Usually we stand or sit on the sidewalk at the upper end of the market. We used to lean several signs against the building and shoppers could read the signs as they strolled to the shops. But then the owner of the building asked us to not put the signs against the building because he didn't want to make a political statement with his property.
Fair enough. We began leaning the signs against the curb and partly in the street. The curb was always open, since the street is closed to auto traffic and parking isn't permitted.
But there's new management at the market.
Last Thursday, my friend Dave -- another inveterate sign holder (and a veteran, too) -- decided to put on orange coveralls and stood on a sturdy plastic box with what appeared to be electric cables in each hand, and a black hood over his head. The reference, alas, was unmistakable.

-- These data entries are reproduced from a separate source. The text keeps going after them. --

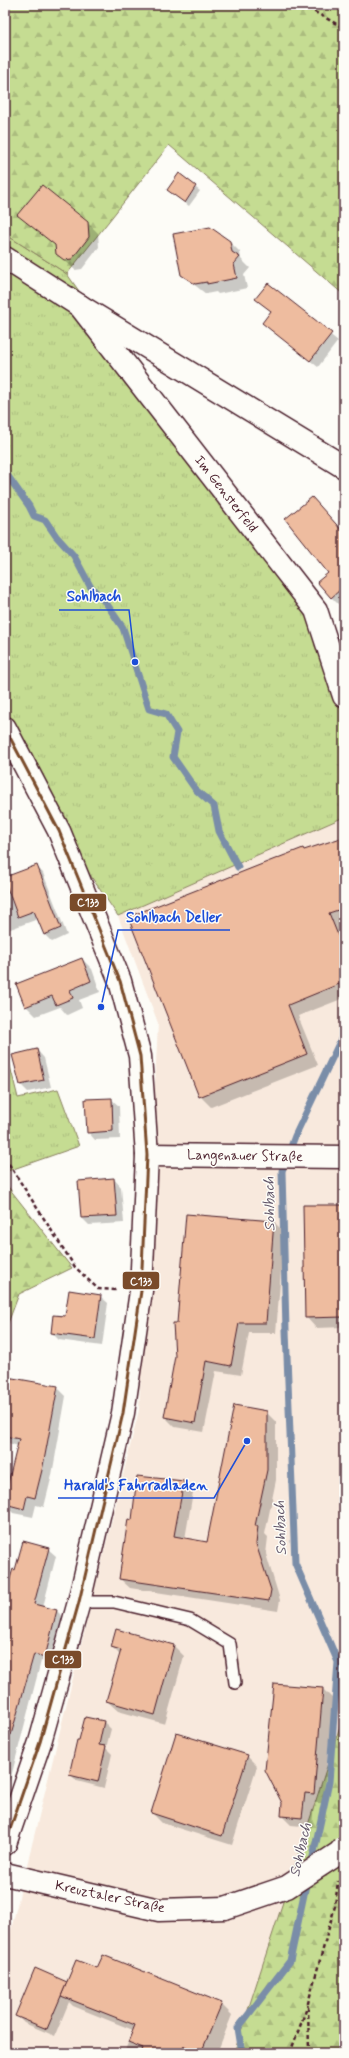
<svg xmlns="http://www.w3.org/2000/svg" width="349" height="2058" font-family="Mynerve,sans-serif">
<defs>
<pattern id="grass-tufts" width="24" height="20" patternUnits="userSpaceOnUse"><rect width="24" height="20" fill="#c5dc92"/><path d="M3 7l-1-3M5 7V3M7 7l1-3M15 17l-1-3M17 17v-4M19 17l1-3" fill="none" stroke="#abbc7e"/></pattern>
<pattern id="forest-firs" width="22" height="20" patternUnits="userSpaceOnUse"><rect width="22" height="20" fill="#c5dc92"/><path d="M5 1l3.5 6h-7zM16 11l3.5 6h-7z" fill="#abbc7e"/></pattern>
</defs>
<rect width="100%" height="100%" fill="#fdfcf7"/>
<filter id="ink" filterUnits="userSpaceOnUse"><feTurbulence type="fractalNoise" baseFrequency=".025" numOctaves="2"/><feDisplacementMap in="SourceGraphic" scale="8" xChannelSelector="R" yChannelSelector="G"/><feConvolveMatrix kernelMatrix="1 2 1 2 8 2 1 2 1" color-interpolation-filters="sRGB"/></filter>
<g filter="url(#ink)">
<polygon fill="#f8e9dd" points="344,817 344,1714 234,2053 5,2053 5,1954 139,1410 158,1023 118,916"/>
<g fill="url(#grass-tufts)" stroke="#887e5e">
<polygon points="5,234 67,274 306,615 344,697 344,817 118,916 5,750"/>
<polygon points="5,1046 18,1098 58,1089 79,1146 5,1172"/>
</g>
<g fill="url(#forest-firs)" stroke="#887e5e">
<polygon points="5,5 344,5 344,295 169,145 67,274 5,234"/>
<polygon points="5,1183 72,1268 19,1294 5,1331"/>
<polygon points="344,1714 344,2053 234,2053"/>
</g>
<g fill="#0003">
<polygon points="179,175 200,191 189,206 168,190"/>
<polygon points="19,215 87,222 98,233 99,247 82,269 75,270 57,253 57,247"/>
<polygon points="230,242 240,252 241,259 250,268 244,275 247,288 218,294 216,292 206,294 182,275"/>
<polygon points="268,284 338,341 318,367 263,323 272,312 257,298"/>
<polygon points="326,514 344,532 344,600 338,604 331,597"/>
<polygon points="344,838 344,923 340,924 344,935 344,998 298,1016 318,1065 211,1107 200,1096 304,851"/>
<polygon points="36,866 43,873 67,935 52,942 45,935 38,919 5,931 5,887 8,886 5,878"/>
<polygon points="82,959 92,969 100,992 79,1000 82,1008 67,1015 60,1007 36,1016 26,1006"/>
<polygon points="37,1050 44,1058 51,1087 28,1092 21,1085"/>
<polygon points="111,1099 119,1106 120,1139 95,1140 88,1132"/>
<polygon points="114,1179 121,1187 124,1223 89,1225 82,1218"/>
<polygon points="344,1206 344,1327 316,1328 306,1317"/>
<polygon points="274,1222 284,1232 276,1333 249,1333 241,1375 216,1371 204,1432 175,1427 165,1417 176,1356 178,1324"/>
<polygon points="100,1296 108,1303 102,1346 59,1340 52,1333"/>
<polygon points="57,1387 66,1396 52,1475 44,1507 36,1505 33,1517 13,1513 5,1505 5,1499 18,1446 5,1442 5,1394"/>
<polygon points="266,1412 276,1422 276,1480 265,1534 268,1537 266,1554 280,1600 278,1611 130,1588 120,1579 133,1521 184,1482 193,1492 185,1539 208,1544"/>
<polygon points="48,1549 56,1556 43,1607 57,1611 65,1619 53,1664 41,1661 11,1777 5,1790 5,1595 16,1571"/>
<polygon points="117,1631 174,1646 184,1656 165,1724 118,1711 107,1701 120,1655 112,1647"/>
<polygon points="275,1685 323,1689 333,1699 323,1803 314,1803 312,1827 291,1825 282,1816 283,1803"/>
<polygon points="85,1718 104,1722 111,1729 106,1748 112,1754 104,1788 77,1781 70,1774"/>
<polygon points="247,1756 257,1766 232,1845 162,1823 152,1813"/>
<polygon points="98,1970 221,2004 232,2015 217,2053 124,2053 133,2030 73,2006 69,2002 55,2036 24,2023 16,2015 66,1983"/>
</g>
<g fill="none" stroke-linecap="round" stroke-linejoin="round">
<g stroke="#7a8da8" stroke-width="7">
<polyline points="5,472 29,506 34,516 45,520 56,536 74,556 90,586 106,603 123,628 149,709 166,714 177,732 173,757 196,790 214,806 219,831 238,867"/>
<polyline points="311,1866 329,1782 338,1662 295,1563 286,1330 282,1171 295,1136 344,1033"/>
<polyline points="242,2053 238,2028 290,1961 307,1880"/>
</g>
</g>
<g fill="#eebc9f" stroke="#4a1f2b">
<polygon points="179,173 196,186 185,203 167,190"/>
<polygon points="42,185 88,222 89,237 72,259 64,260 56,254 55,245 17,215"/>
<polygon points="210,227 230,241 232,252 240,257 234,264 237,278 207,284 207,282 195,284 181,275 173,234"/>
<polygon points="268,283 332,333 310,361 262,323 271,311 255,299"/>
<polygon points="312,497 344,533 344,593 341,589 331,598 317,582 328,573 285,519"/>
<polygon points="344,837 344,908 329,913 344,950 344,982 288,1005 307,1054 199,1097 128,917 303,848 304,850"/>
<polygon points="37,865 61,928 44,935 34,911 18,917 5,882 5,877"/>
<polygon points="82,958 91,981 70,990 73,998 56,1005 52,996 25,1007 16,984"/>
<polygon points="37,1049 44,1080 20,1085 12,1055"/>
<polygon points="112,1098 113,1131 87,1133 85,1099"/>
<polygon points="114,1178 117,1216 81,1218 78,1181"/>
<polygon points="303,1205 344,1205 344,1317 305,1318"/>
<polygon points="186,1214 274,1221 266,1323 239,1323 231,1366 206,1361 195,1423 164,1417 175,1356 173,1323 177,1323"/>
<polygon points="69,1290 101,1295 95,1339 51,1333 53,1315 65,1316"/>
<polygon points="7,1377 58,1386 43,1466 35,1498 27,1496 24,1509 5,1504 5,1495 19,1439 5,1436 5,1388"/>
<polygon points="234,1405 267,1411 267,1470 255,1526 258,1526 256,1544 271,1590 269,1601 119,1579 128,1519 132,1520 137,1476 184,1481 174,1536 207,1542"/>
<polygon points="23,1541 49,1548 34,1604 57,1610 45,1657 34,1654 11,1735 5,1734 5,1594 13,1569 15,1570"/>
<polygon points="116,1629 174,1645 155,1715 106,1701 121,1650 111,1647"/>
<polygon points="274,1684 323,1688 314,1794 305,1793 302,1818 281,1816 282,1803 265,1770"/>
<polygon points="85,1717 104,1721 99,1745 106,1746 98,1782 69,1775 77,1740 79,1740"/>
<polygon points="176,1733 248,1755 222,1836 151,1813"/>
<polygon points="103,1955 222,2003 201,2053 184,2046 181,2053 141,2053 143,2048 128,2042 135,2025 61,1996 76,1960 97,1968"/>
<polygon points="35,1968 67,1982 47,2029 15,2016"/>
</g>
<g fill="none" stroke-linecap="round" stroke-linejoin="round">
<g stroke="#4a1f2b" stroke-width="14">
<polyline id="service" points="79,1602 114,1602 190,1620 230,1644 235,1683"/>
</g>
<g stroke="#4a1f2b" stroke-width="25">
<g id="minor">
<polyline points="5,258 80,306 344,467"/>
<polyline points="80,306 316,610 344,696"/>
<polyline points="147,1155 344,1157"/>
</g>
</g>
<g stroke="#4a1f2b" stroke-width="25">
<g id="tertiary">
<polyline points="5,728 59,831 120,981 140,1056 147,1155 141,1291 123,1413 79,1602 40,1742 5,1844"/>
<polyline points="5,1874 159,1910 225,1908"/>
</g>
</g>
<g stroke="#4a1f2b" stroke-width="2.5" stroke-dasharray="4 3" stroke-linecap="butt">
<polyline points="302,5 344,28"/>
<polyline points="5,1158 75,1267 98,1289 118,1290"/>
<polyline points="290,2053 308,2005"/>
<polyline points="309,2053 308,2003 335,1906 338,1881"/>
</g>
<use href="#service" stroke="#fdfcf7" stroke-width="11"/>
<use href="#minor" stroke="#fdfcf7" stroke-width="22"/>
<use href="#tertiary" stroke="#fdfcf7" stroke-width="22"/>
<g stroke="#4a1f2b" stroke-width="25" stroke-linecap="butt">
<polyline id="tertiary-bridge" points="225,1908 287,1887 339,1853 344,1847"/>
</g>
<use href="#tertiary-bridge" stroke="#fdfcf7" stroke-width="22"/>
<g stroke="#fdfcf7" stroke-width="6">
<polyline id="bus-1" points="5,728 59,831 120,981 140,1056 147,1155 141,1291 123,1413 79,1602 40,1742 5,1844"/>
</g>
<use href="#bus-1" stroke="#7a4b2a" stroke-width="3"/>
</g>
</g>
<g text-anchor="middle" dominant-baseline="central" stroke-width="3" stroke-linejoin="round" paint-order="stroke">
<g font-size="14" fill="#4a1f2b" stroke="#fdfcf7">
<text transform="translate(226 494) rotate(52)">Im Gensterfeld</text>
<text transform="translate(245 1156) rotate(1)">Langenauer Straße</text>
<text transform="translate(110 1897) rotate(12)">Kreuztaler Straße</text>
</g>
<g font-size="15" font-style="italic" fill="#625669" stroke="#fdfcf7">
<text transform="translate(270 1204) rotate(-91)">Sohlbach</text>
<text transform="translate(281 1528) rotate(-92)">Sohlbach</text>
<text transform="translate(301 1850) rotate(-77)">Sohlbach</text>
</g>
</g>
<path fill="none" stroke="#1d4ed8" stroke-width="1.5" d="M135 662L129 610H59M101 1007L118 930H230M247 1441L214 1498H58"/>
<g fill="#1d4ed8" stroke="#fdfcf7" stroke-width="1.5">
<circle cx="135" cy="662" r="4"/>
<circle cx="101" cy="1007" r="4"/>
<circle cx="247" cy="1441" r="4"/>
</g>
<g font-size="15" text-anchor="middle" font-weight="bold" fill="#1d4ed8" stroke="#fdfcf7" stroke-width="3" stroke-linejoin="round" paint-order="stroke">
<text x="94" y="601">Sohlbach</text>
<text x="174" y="922">Sohlbach Deller</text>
<text x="136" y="1490">Harald's Fahrradladen</text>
</g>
<g stroke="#fdfcf7" stroke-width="1.5">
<rect x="69" y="893" width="38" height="19" rx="4" fill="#7a4b2a"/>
<rect x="122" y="1271" width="38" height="19" rx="4" fill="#7a4b2a"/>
<rect x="44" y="1650" width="38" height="19" rx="4" fill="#7a4b2a"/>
</g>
<g font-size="11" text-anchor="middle" font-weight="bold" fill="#fff">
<text x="88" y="906">C133</text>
<text x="141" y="1285">C133</text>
<text x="63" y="1663">C133</text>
</g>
<rect width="349" height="2058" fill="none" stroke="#fdfcf7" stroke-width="20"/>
<rect x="10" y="10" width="329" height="2038" fill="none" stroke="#4a1f2b" stroke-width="1.5" filter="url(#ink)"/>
</svg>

The new management has put the words "market staff" on some orange vests, and a "staff" person objected to Dave's sign. It read "TORTURE" and depicted Edvard Munch's famous painting, "The Scream."
Dave stood his ground (or rather his box) as he does so well, and the police were called. The police said they got a complaint that "The Scream" was scaring babies and children -- and old folks, too! Dave, most calmly, said to the officer of the law: "I don't see any children crying."
The police looked around and agreed: they didn't see anyone weeping, either. They left after asking Dave please to consider getting a different sign.
Personally, I was impressed with way the police handled the situation. They were fair and they seemed impartial. Isn't this how we want our police to conduct themselves?
THE PLOT THICKENS
This Thursday I arrived at market early, at about 10:15 a.m. I had to leave before Dave and possibly other sign holders showed up at noon. I noticed cars parked along the curb where we usually stand with our signs; this was odd, because the street is closed to car traffic. But there was an open space where I could be seen. So I opened my camp stool and sat down on the sidewalk with my sign. Within ten minutes, a car parked right in front of me, blocking the view of my sign from the shoppers.
The friendly guy that sells flowers and shrubs in the kiosk directly across the street from my position came over. He told me the manager of the market had just told him she was allowing parking at this curb because she wanted to run off the protesters and troublemakers.
I picked up my camp stool and sign and sat down just on the other side of the car. I was somewhat in the street, but there was no auto traffic.
So I there I was sitting when the manager herself approached me. Bending over, she said: "You do know this is a closed street, don't you?"
I screamed at her as loudly as I could: "Then why are these cars here?"
Well, OK. I didn't really scream at her. But I did wonder what she was really trying to tell me. I mean, if the street is closed, then why the cars parked?
What I did say to her was: "If a car comes, I will get out of the way." She nodded and walked away.
I will not dignify this situation with the term "absurd." If, as she says, the street is "closed," then why would a car be coming?
Unfortunately, I had to leave before Dave got there. But I don't want the manager to think she ran me off so I will get there early next Thursday and stay at least until another sign holder shows up.
Wouldn't that be something if about five or six people showed up to hold up signs?
--Joe Thompson has been at this for a long time and is a member of United for Peace of Pierce County.